## GIVEN INSTRUCTION
Count the lines in the rows below that contain the string "Matrix", and reply with only that number.

** begin RAW RECORDS **

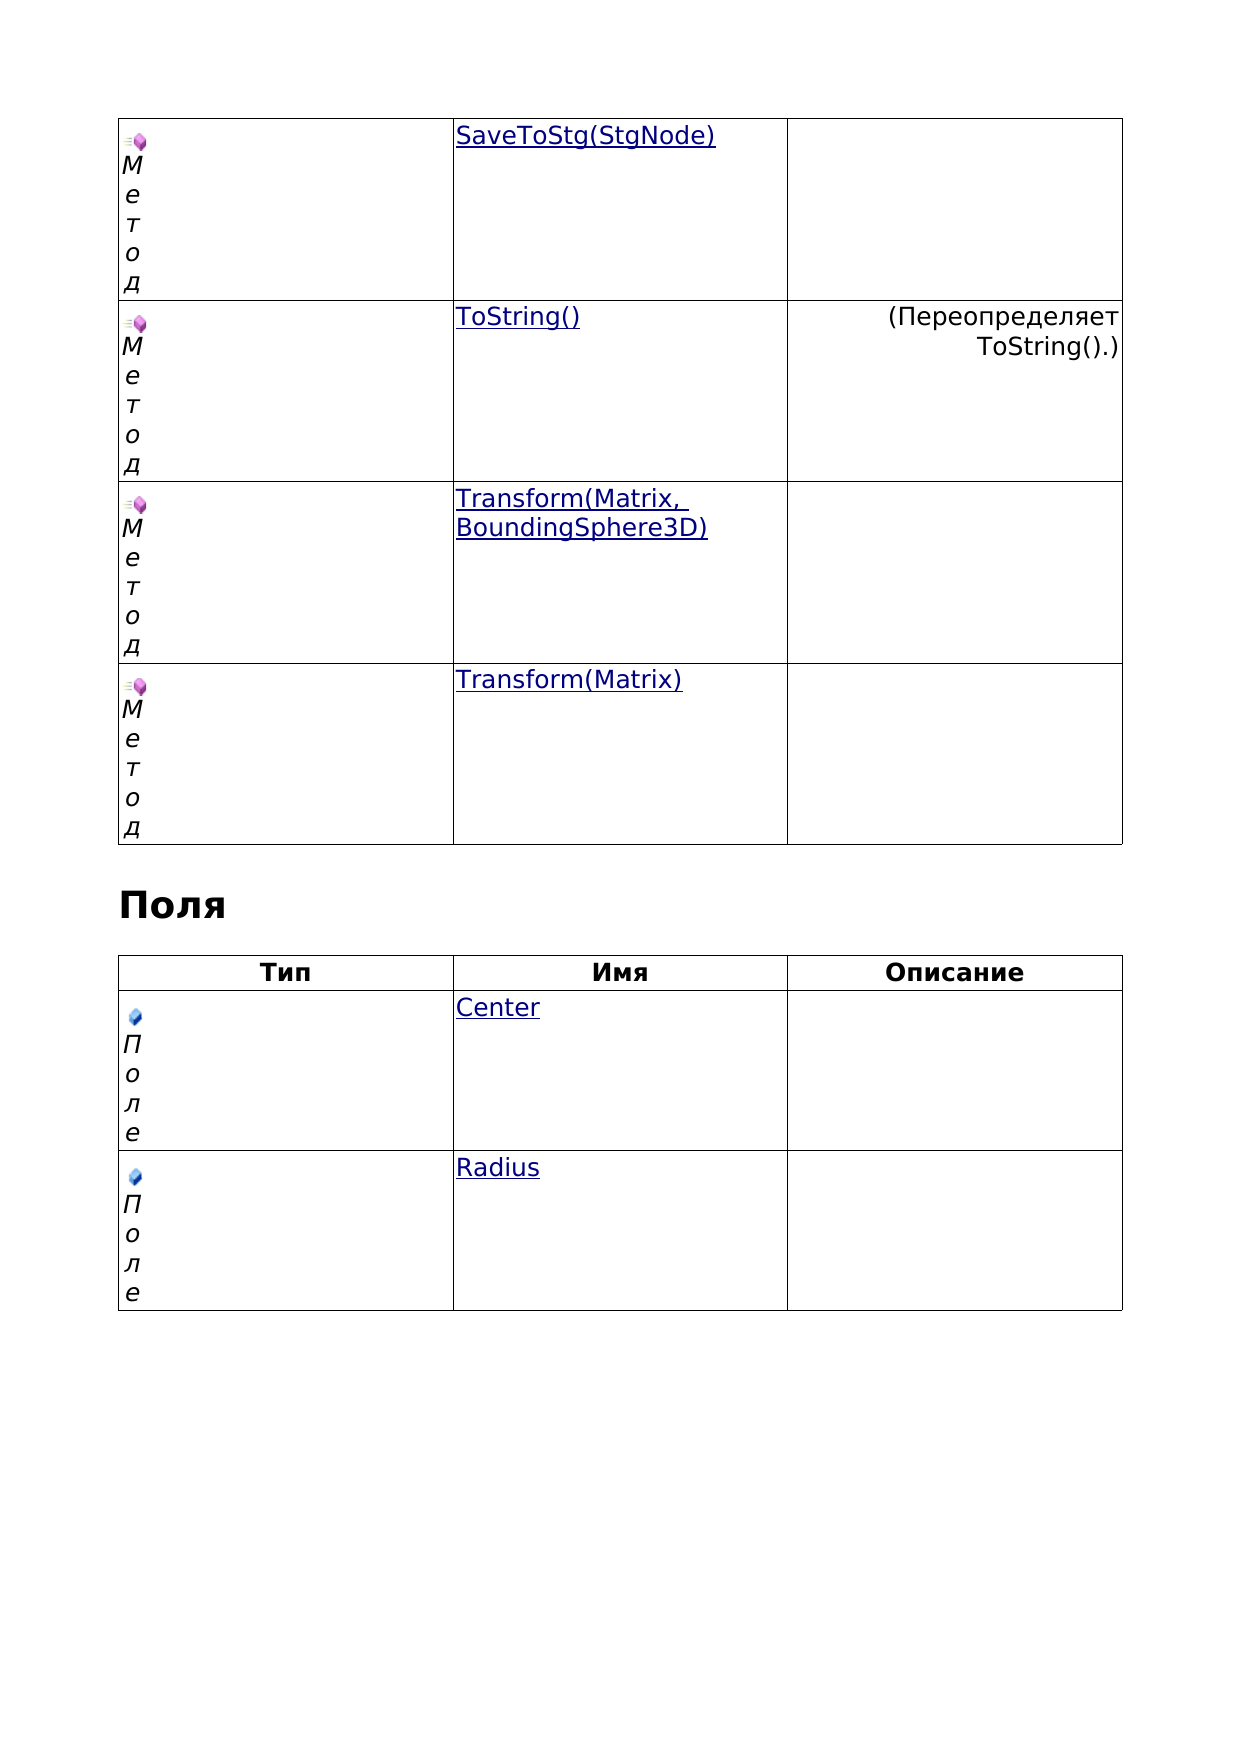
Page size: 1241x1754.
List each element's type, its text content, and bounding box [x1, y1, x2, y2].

table_cell [788, 664, 1122, 844]
table_cell Radius [454, 1151, 787, 1310]
table_header Тип [119, 956, 453, 990]
table_cell [119, 991, 453, 1150]
picture [121, 133, 147, 151]
picture [121, 678, 147, 696]
table_cell [119, 664, 453, 844]
picture [121, 496, 147, 514]
table_cell [119, 482, 453, 662]
subtitle Поля [118, 884, 1122, 927]
picture [121, 315, 147, 333]
table_cell [788, 482, 1122, 662]
table_cell Transform(Matrix) [454, 664, 787, 844]
table_cell [788, 1151, 1122, 1310]
table_cell (Переопределяет ToString().) [788, 301, 1122, 481]
picture [121, 1165, 147, 1191]
table_header Описание [788, 956, 1122, 990]
table_cell [119, 301, 453, 481]
table_header Имя [454, 956, 787, 990]
table_cell SaveToStg(StgNode) [454, 119, 787, 299]
table_cell [119, 1151, 453, 1310]
table_cell Center [454, 991, 787, 1150]
table_cell ToString() [454, 301, 787, 481]
table_cell [119, 119, 453, 299]
table_cell [788, 991, 1122, 1150]
table_cell [788, 119, 1122, 299]
table_cell Transform(Matrix, BoundingSphere3D) [454, 482, 787, 662]
picture [121, 1005, 147, 1031]
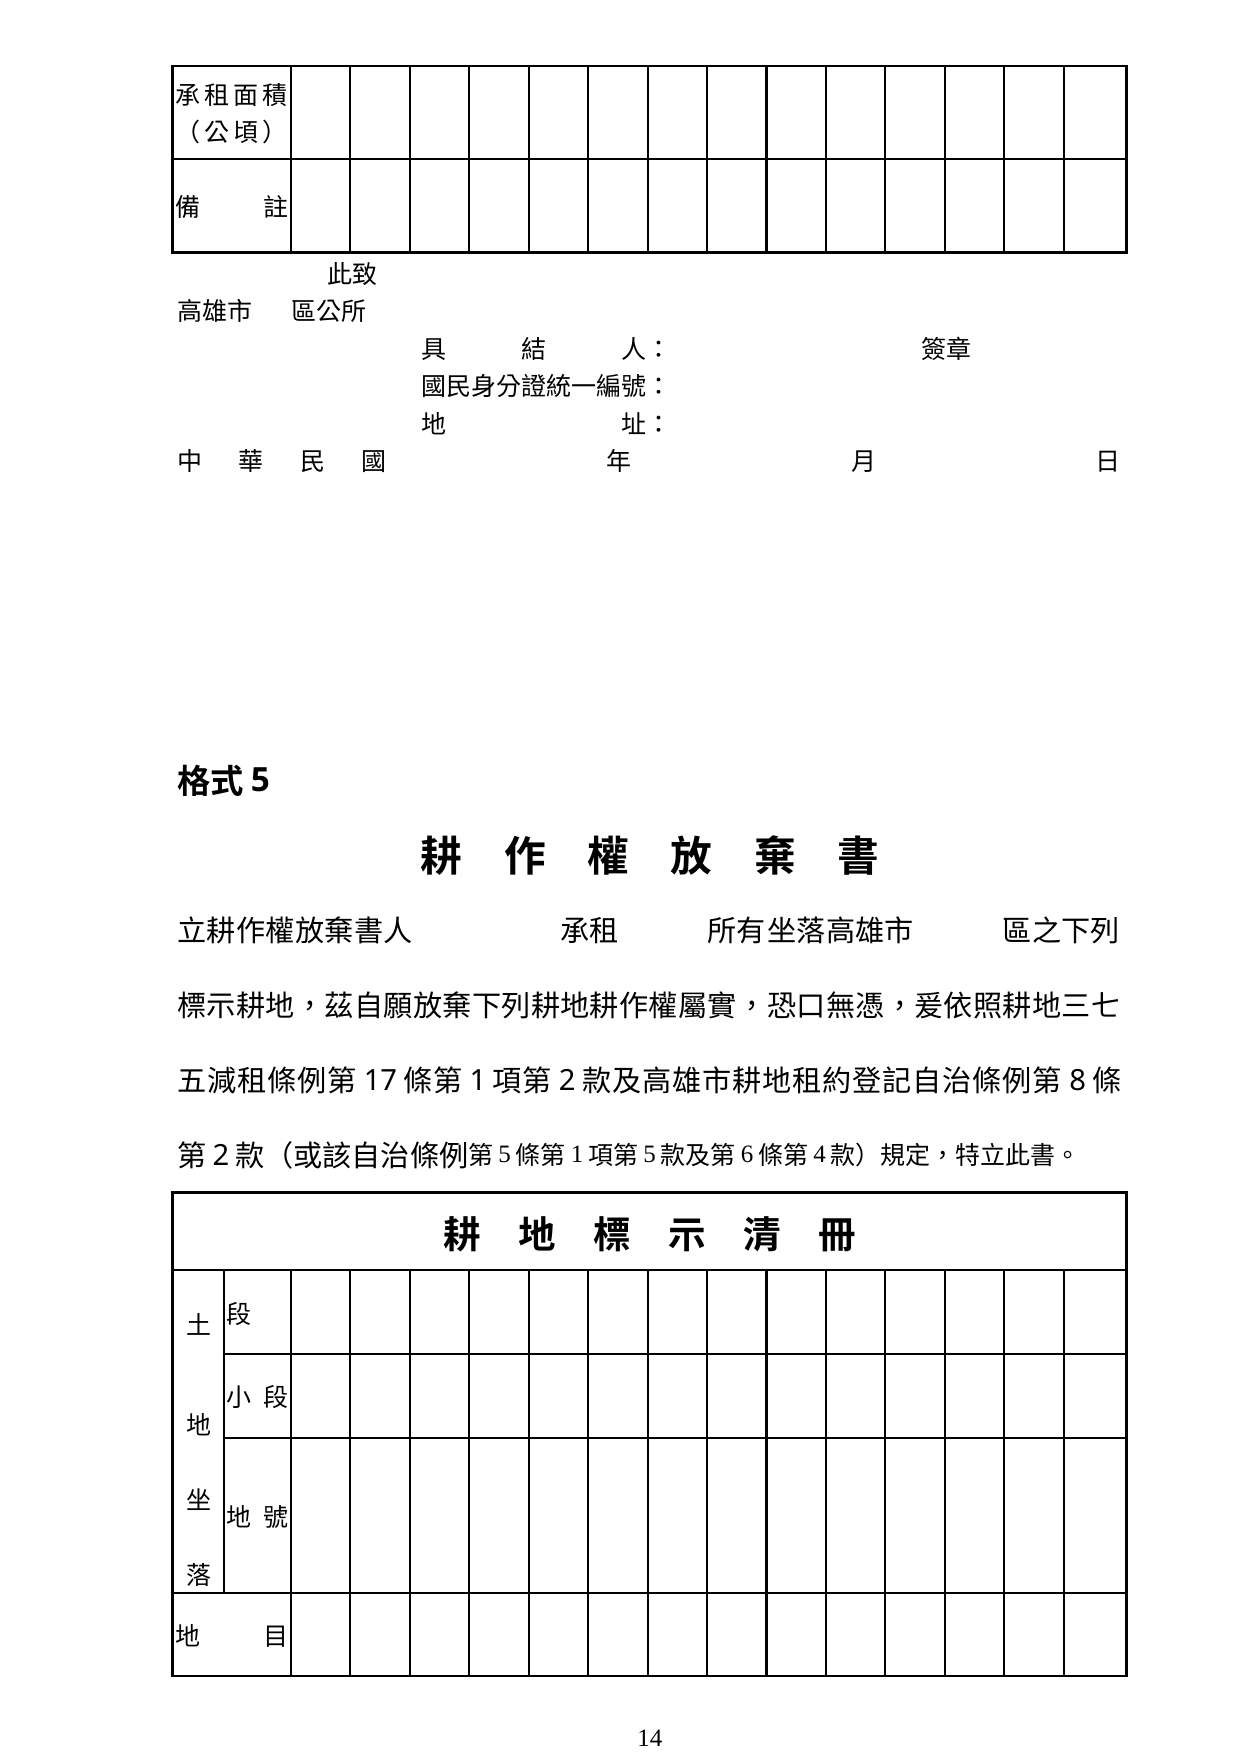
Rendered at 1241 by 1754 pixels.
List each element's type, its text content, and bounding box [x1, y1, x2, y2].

table_cell [470, 67, 528, 158]
table_cell [886, 1271, 944, 1353]
table_cell [470, 1271, 528, 1353]
table_cell [351, 1594, 409, 1675]
table_cell [530, 1439, 587, 1592]
table_cell [411, 1355, 468, 1437]
table_cell [411, 1594, 468, 1675]
table_cell [827, 67, 884, 158]
table_cell [1005, 1271, 1063, 1353]
table_cell [649, 1594, 706, 1675]
table_cell [708, 1594, 765, 1675]
table_cell [827, 1594, 884, 1675]
table_cell [1065, 1439, 1125, 1592]
table_cell [708, 160, 765, 251]
table_cell [351, 1355, 409, 1437]
table_cell [351, 1271, 409, 1353]
table_cell 地號 [225, 1439, 290, 1592]
table_cell [708, 1355, 765, 1437]
table_cell [768, 160, 825, 251]
table_cell [946, 1271, 1003, 1353]
table_cell [768, 67, 825, 158]
table_cell [411, 1439, 468, 1592]
table_cell [649, 160, 706, 251]
table_cell [1005, 1355, 1063, 1437]
table_cell [292, 160, 349, 251]
text 高雄市 區公所 [177, 291, 1122, 329]
table_cell [827, 1439, 884, 1592]
table_cell [827, 1271, 884, 1353]
table_cell [1005, 1439, 1063, 1592]
table_cell [886, 1439, 944, 1592]
table_cell [411, 67, 468, 158]
table_cell [292, 1271, 349, 1353]
text 國民身分證統一編號： [421, 366, 1122, 404]
table_cell [946, 1594, 1003, 1675]
table_cell [1065, 160, 1125, 251]
table_cell [470, 1594, 528, 1675]
table_cell [1065, 1271, 1125, 1353]
table_cell [530, 1594, 587, 1675]
table_cell [530, 160, 587, 251]
text 地 址： [421, 404, 1122, 441]
text 具 結 人： 簽章 [421, 329, 1122, 366]
table_cell [589, 1271, 647, 1353]
table_cell [411, 160, 468, 251]
table_cell [470, 1355, 528, 1437]
table_cell [292, 1439, 349, 1592]
table_cell [1005, 1594, 1063, 1675]
table_cell [351, 67, 409, 158]
table_cell [708, 1271, 765, 1353]
table_cell [946, 1355, 1003, 1437]
table_cell [946, 1439, 1003, 1592]
text 耕 作 權 放 棄 書 [177, 816, 1122, 891]
table_cell [589, 160, 647, 251]
table_cell [649, 1439, 706, 1592]
table_cell [530, 1355, 587, 1437]
table_cell [649, 67, 706, 158]
table_cell [1005, 160, 1063, 251]
table_cell [589, 67, 647, 158]
table_cell [768, 1439, 825, 1592]
table_cell [1065, 67, 1125, 158]
table_cell [768, 1594, 825, 1675]
table_cell [530, 67, 587, 158]
table_cell [411, 1271, 468, 1353]
table_cell [470, 1439, 528, 1592]
table_cell 土 地 坐 落 [174, 1271, 223, 1592]
table_cell [768, 1355, 825, 1437]
table_cell [530, 1271, 587, 1353]
table_cell [1065, 1594, 1125, 1675]
table_cell 承租面積 （公頃） [174, 67, 290, 158]
table_cell [470, 160, 528, 251]
table_cell [827, 1355, 884, 1437]
table_cell [649, 1271, 706, 1353]
table_cell [589, 1439, 647, 1592]
table_cell [589, 1594, 647, 1675]
table_cell [886, 67, 944, 158]
table_cell [886, 1594, 944, 1675]
table_cell 段 [225, 1271, 290, 1353]
table_cell 地目 [174, 1594, 290, 1675]
table_cell [946, 160, 1003, 251]
table_cell [1065, 1355, 1125, 1437]
text 中華民國 年 月 日 [177, 441, 1122, 479]
table_cell [1005, 67, 1063, 158]
table_cell 備註 [174, 160, 290, 251]
table_cell [886, 160, 944, 251]
table_cell [351, 1439, 409, 1592]
table_cell 小段 [225, 1355, 290, 1437]
table_cell [708, 67, 765, 158]
table_header 耕 地 標 示 清 冊 [174, 1194, 1125, 1269]
table_cell [292, 67, 349, 158]
text 立耕作權放棄書人 承租 所有坐落高雄市 區之下列標示耕地，茲自願放棄下列耕地耕作權屬實，恐口無憑，爰依照耕地三七五減租條例第17條第1項第2款及高雄市耕地租約登記自治條例第8條第2款（或該自治條例第5條第1項第5款及第6條第4款）規定，特立此書。 [177, 891, 1122, 1191]
text 此致 [177, 254, 1122, 291]
table_cell [886, 1355, 944, 1437]
table_cell [946, 67, 1003, 158]
table_cell [589, 1355, 647, 1437]
table_cell [708, 1439, 765, 1592]
table_cell [351, 160, 409, 251]
table_cell [827, 160, 884, 251]
table_cell [768, 1271, 825, 1353]
table_cell [292, 1355, 349, 1437]
table_cell [292, 1594, 349, 1675]
table_cell [649, 1355, 706, 1437]
text 格式5 [177, 741, 1122, 816]
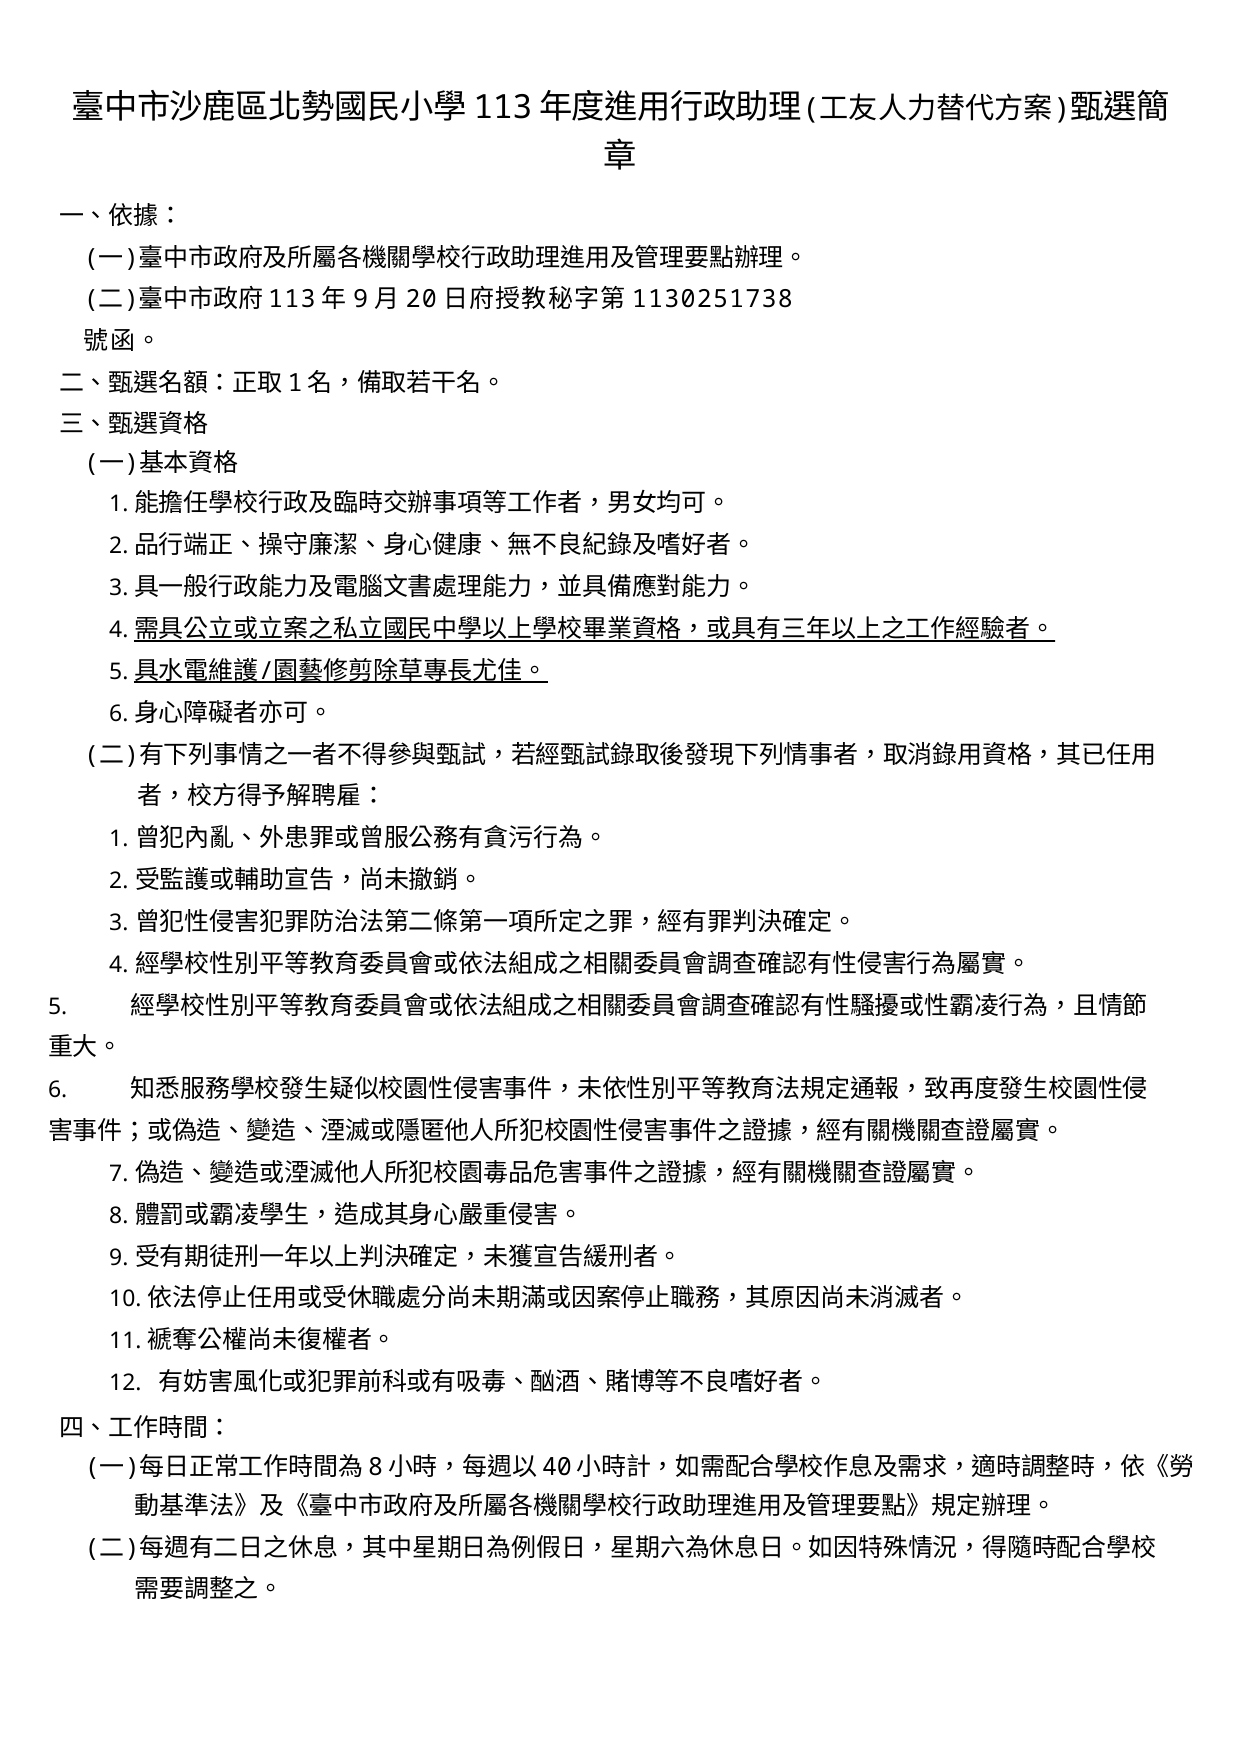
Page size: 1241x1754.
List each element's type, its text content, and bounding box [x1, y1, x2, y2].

** end RAW RECORDS **

## WORKED ANSWER
2